Dataset content ▸
>>>>>

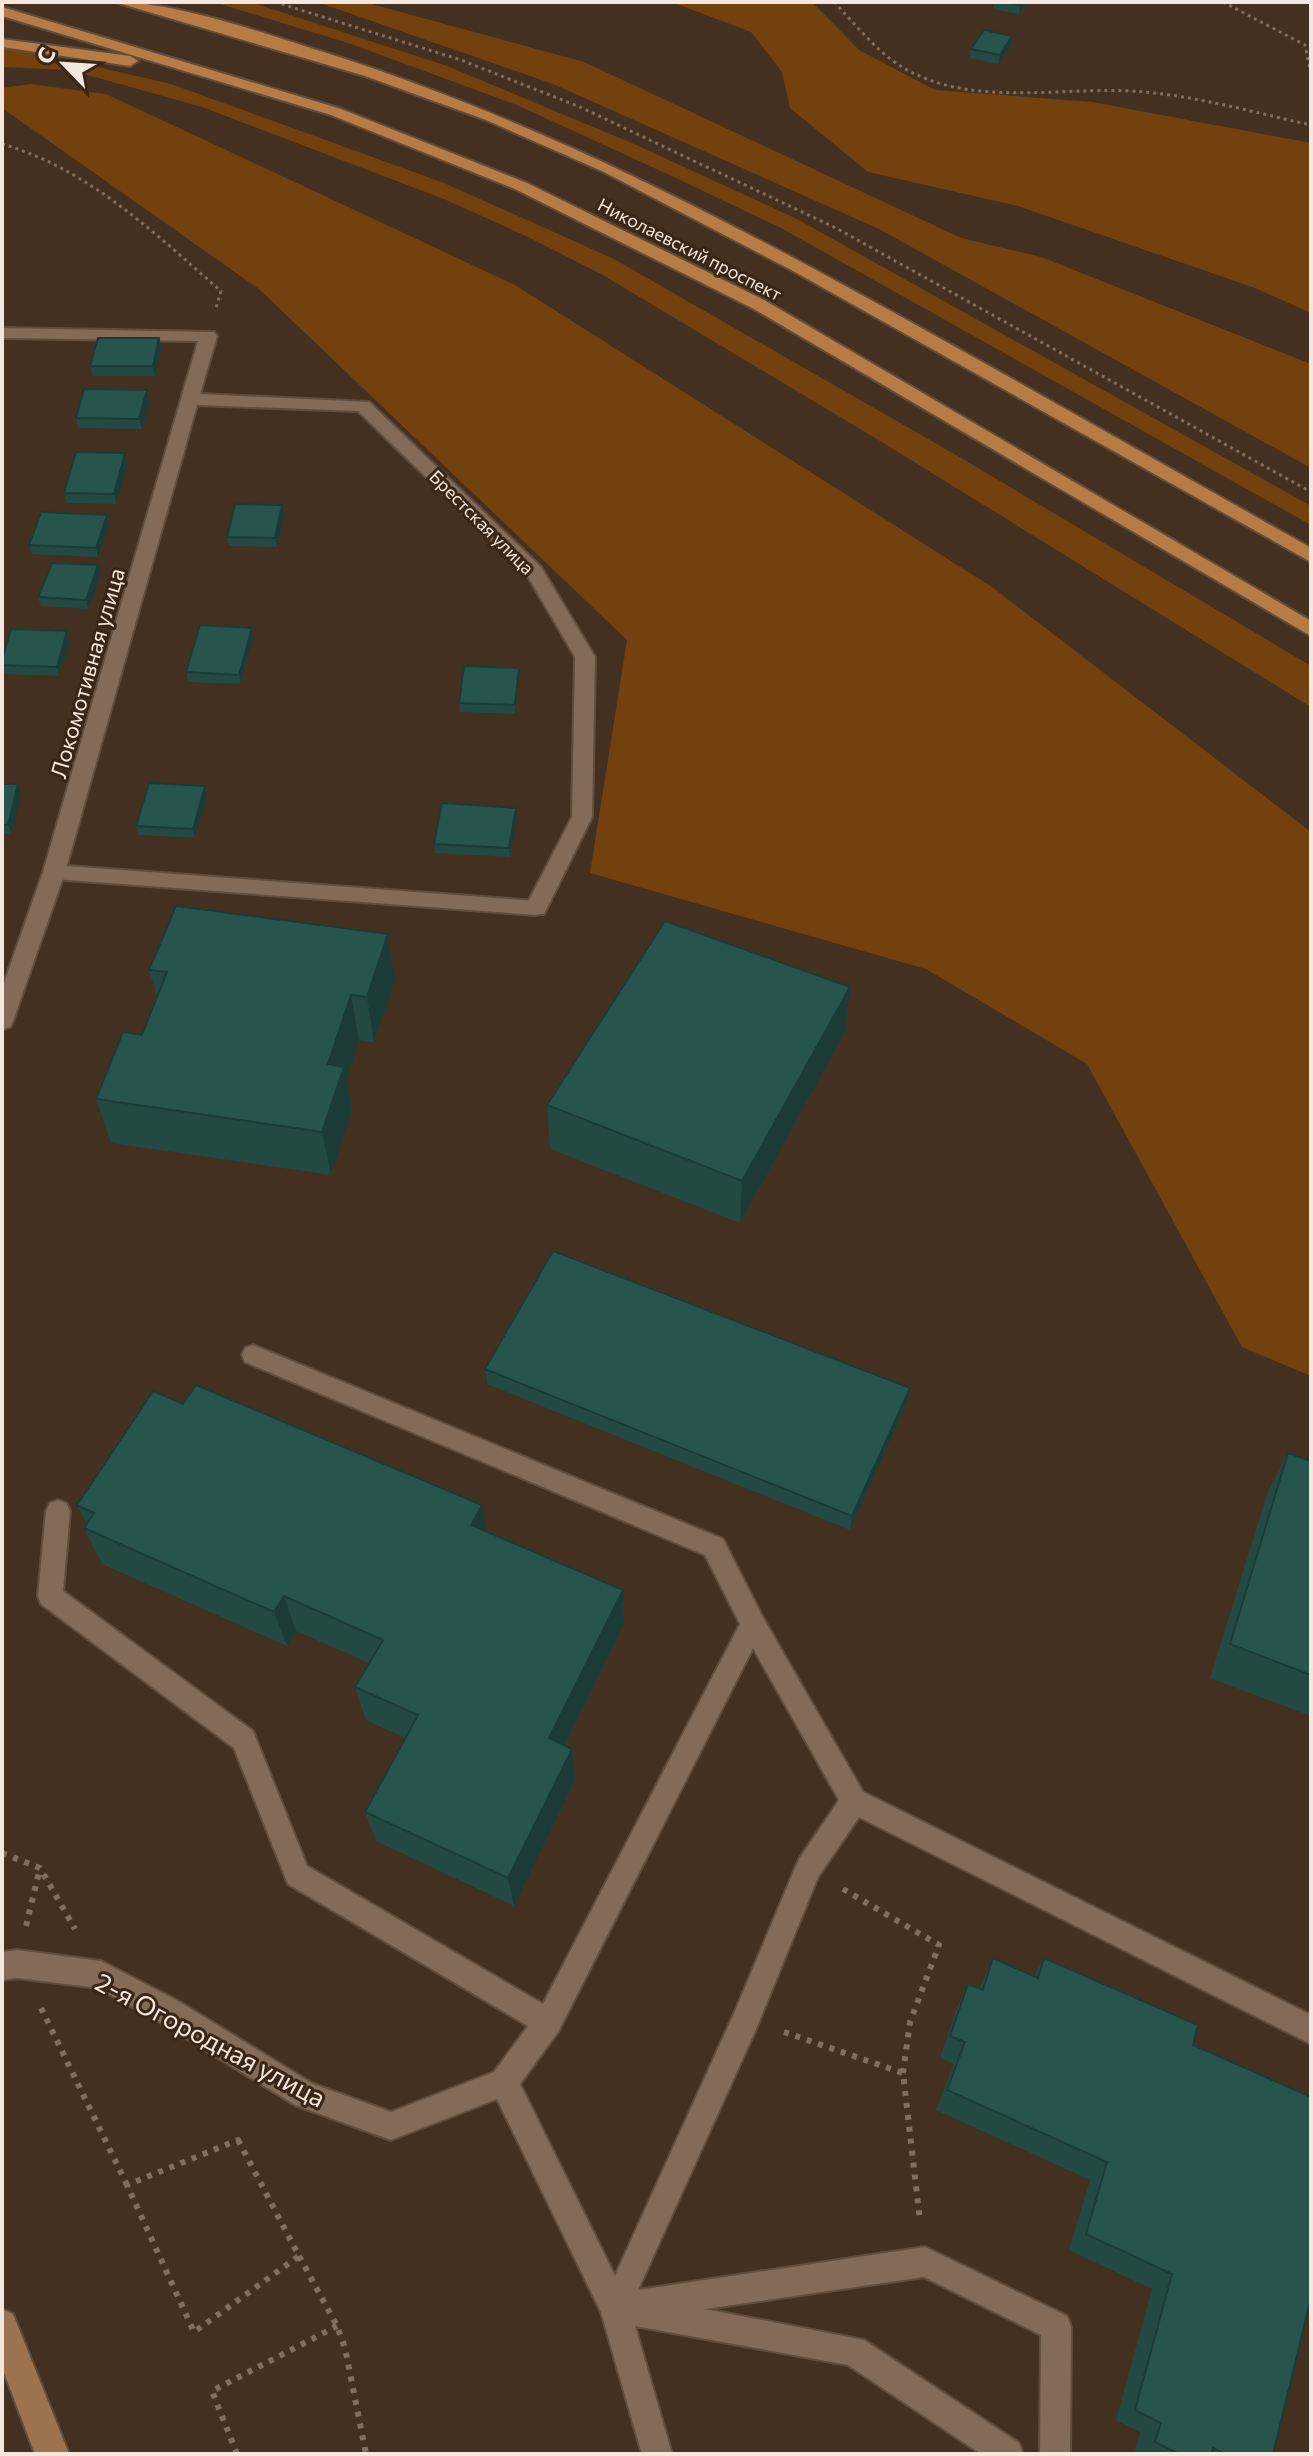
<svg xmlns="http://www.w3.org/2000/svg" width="1313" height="2456" font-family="Commissioner,sans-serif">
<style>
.green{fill:#73410e}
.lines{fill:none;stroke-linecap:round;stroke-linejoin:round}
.service-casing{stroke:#5f4e3f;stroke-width:4}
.minor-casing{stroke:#5f4e3f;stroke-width:4}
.secondary-casing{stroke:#5f4e3f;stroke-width:4}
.primary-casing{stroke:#5f4e3f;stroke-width:4}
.path-far1{stroke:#806e60;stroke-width:3;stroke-dasharray:3 4;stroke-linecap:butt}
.path{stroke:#806e60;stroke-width:6;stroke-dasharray:5 7;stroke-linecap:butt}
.service{fill:#826b59;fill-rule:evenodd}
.minor{fill:#826b59;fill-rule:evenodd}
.secondary{fill:#9c734e;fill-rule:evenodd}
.primary{fill:#b77b43;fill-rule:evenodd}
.wall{fill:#224942}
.shaded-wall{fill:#1b3c36}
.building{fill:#27554d;stroke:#1b3c36;stroke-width:2}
.labels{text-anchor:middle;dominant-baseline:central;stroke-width:6;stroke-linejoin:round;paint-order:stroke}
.far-street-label{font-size:18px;fill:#f5e7dd;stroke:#3a2616}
.street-label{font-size:22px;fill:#f5e7dd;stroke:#3a2616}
.near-street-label{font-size:26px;fill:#f5e7dd;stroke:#3a2616}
</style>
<rect width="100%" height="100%" fill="#443020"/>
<path class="green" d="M214 2H250L447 66 634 144 797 219 1311 506V525L781 228 676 178 517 105 351 44Z
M317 2H364L584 62 961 238 1041 257 1311 364V468L879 229 553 84Z
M672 2H812L859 50 935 90 1092 102 1311 143V313L1255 288 1018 206 868 172 790 108 782 72 751 32Z
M2 45 171 84 444 183 614 259 956 455 1311 666V707L885 444 601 274 526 236 444 199 202 107 70 70 2 67Z
M30 84 106 94 515 285 992 587 1311 832V1376L1242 1347 1087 1064 926 969 590 873 627 640 259 289 2 108V88Z"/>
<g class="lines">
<g class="service-casing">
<path id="service" d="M54 865 536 901 543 903 546 908 543 913 536 915 54 879 44 872Z
M253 1345 723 1539 762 1616 863 1792 1311 2015V2044L859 1817 818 1877 756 2029 638 2290 925 2247 1067 2316 1071 2327 1070 2454H1040L1041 2335 924 2277 705 2309 864 2340 1019 2443 1023 2454H981L848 2365 635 2326 672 2454H642L601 2312 497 2099 391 2140 295 2105 158 2021 98 1988 17 1978 2 1980V1952L17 1950 101 1961 178 2001 313 2084 391 2112 494 2072 528 2026 288 1884 234 1748 41 1604 38 1596 46 1511 50 1503 58 1500 66 1503 70 1511 63 1591 253 1731 307 1866 543 2004 740 1624 705 1555 245 1362 242 1355 245 1348ZM753 1648 839 1800 799 1859 736 2009 615 2276 520 2084 558 2032Z"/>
</g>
<g class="minor-casing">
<path id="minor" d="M2 328 214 332 217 336 200 394 369 402 541 567 595 657 592 817 544 914H528L525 908 572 817 575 657 527 575 358 411 197 405 65 872 13 1021 10 1027 2 1030V989L43 872 198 341 2 338Z"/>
</g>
<g class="secondary-casing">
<path id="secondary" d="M2 2309 13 2314 69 2454H35L2 2367Z"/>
</g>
<g class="primary-casing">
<path id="primary" d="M115 2C178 2 272 36 333 55 545 124 730 221 923 329 1053 401 1182 475 1311 548V562L795 272 604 172 486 120 365 76Z
M2 7 341 109 527 183 764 300 1311 621V636L752 308 515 189 331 115 2 16Z
M2 39 130 56 138 61 130 66 2 47Z"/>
</g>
<path class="path-far1" d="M275 2 461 60 580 107 836 228 1311 492
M834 2C859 28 882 59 915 74 984 107 1071 85 1144 92 1201 97 1256 113 1311 125
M1223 2 1305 45 1311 74
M2 144C89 169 154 233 221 291L216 308"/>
<path class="path" d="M2 1853 40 1868 75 1929
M843 1889 939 1945 910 2022 903 2073
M26 1926 40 1868
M41 2008 127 2185
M784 2032 903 2073 920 2221
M238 2140 299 2256 194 2332 127 2185Z
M299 2256 337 2326 345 2348 366 2454
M237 2454 212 2391 337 2326"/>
<use href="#service" class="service"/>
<use href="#minor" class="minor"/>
<use href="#secondary" class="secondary"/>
<use href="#primary" class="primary"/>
</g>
<path class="wall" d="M994 2H1028L1019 14 993 9Z
M1011 45 998 64 970 58 971 49Z
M159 338 161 347 155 376H92L90 366Z
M150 399 142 429 78 428 76 418Z
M125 453 128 462 116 504 67 503 64 493Z
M282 505 284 515 277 547 229 546 227 537Z
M109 524 98 557 32 554 29 545Z
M101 575 88 609 41 606 38 597Z
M67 631 70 640 59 676 3 674 2 670V660Z
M253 637 241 684 188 682 186 672Z
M519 677 515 714 460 712 459 703Z
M2 784H18L21 793 12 834H2Z
M207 795 195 838 139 835 136 826Z
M517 817 510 857 435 853 434 844Z
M388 934 395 980 374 1042 359 1040 346 1080 352 1111 331 1175 111 1143 96 1099 142 1035 157 997 149 970Z
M850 987 845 1032 740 1223 550 1149 547 1105Z
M485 1369 910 1388 907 1402 850 1530 487 1384Z
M1288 1453 1311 1461V1716L1210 1678 1268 1491Z
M77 1505 486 1532 623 1590 624 1624 565 1745 572 1749 575 1780 514 1906 376 1841 365 1812 405 1738 366 1720 355 1687 369 1663 296 1631 287 1646 102 1564 84 1528 87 1524Z
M993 1958 1034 1976 1044 1958 1193 2045 1273 2454H1142L1135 2451 1140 2432 1116 2420 1152 2289 1069 2250 1090 2180 936 2110 954 2064 940 2058 957 2008 968 1984 979 1989Z"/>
<path class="shaded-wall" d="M1022 2H1028L1019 14 1020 5Z
M1012 36 1011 45 998 64 1000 55Z
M159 338 161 347 155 376 153 366Z
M147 390 150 399 142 429 139 419Z
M125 453 128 462 116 504 114 494Z
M282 505 284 515 277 547 275 538Z
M107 515 109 524 98 557 96 548Z
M98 565 101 575 88 609 86 600Z
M252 628 253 637 241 684 239 675Z
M67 631 70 640 59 676 57 667Z
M519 668V677L515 714V705Z
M18 784 21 793 12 834 8 825Z
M205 786 207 795 195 838 193 829Z
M516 808 517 817 510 857 509 848Z
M388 934 395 980 374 1042 367 997Z
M850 987 845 1032 740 1223 742 1181Z
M351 995 359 1040 346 1080 352 1111 331 1175 322 1132 328 1064Z
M910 1388 907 1402 850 1530 852 1516Z
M482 1505 488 1542 471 1525Z
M623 1590 624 1624 553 1769 549 1738Z
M284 1596 296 1631 287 1646 274 1612Z
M572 1749 575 1780 514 1906 508 1878Z"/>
<path class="building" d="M1006 2H1022L1020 5Z
M984 30 1012 36 1000 55 971 49Z
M98 338H159L153 366H90Z
M84 389 147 390 139 419 76 418Z
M76 452 125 453 114 494 64 493Z
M235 504 282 505 275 538 227 537Z
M41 512 107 515 96 548 29 545Z
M52 563 98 565 86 600 38 597Z
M200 625 252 628 239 675 186 672Z
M11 629 67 631 57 667 2 665V660Z
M464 666 519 668 515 705 459 703Z
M149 783 205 786 193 829 136 826Z
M2 784H18L8 825H2Z
M442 803 516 808 509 848 434 844Z
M176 906 388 934 367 997 351 995 328 1064 344 1067 322 1132 96 1099 123 1032 142 1035 167 972 149 970Z
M665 921 850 987 742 1181 547 1105Z
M553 1251 910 1388 852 1516 485 1369Z
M196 1385 482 1505 471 1525 623 1590 549 1738 572 1749 508 1878 365 1812 418 1715 355 1687 383 1640 284 1596 274 1612 84 1528 94 1513 77 1505 153 1391 183 1404Z
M1288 1453 1311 1461V1675L1230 1644Z
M993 1958 1038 1978 1044 1958 1198 2025 1193 2045 1311 2097V2298L1273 2454H1225L1213 2448 1212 2454H1179L1155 2442 1161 2423 1135 2410 1172 2274 1086 2234 1107 2162 947 2090 965 2042 950 2036 968 1984 983 1990Z"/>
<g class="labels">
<g class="far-street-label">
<text transform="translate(690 249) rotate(27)">Николаевский проспект</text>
<text transform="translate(482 522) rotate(45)">Брестская улица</text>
</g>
<g class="street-label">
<text transform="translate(87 673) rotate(-74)">Локомотивная улица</text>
</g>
<g class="near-street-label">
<text transform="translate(211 2039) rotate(28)">2-я Огородная улица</text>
</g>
</g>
<rect width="1313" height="2456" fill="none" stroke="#f5e7dd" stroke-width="8"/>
<g transform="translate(64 64) rotate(295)" stroke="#3a2616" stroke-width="6" paint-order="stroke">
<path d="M0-6L14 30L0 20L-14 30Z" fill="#f5e7dd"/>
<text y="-12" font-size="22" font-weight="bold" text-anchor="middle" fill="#f5e7dd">С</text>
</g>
</svg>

<<<<<

Count, in the listing, each line that holds the string "linecap", then give the count and nothing else.

3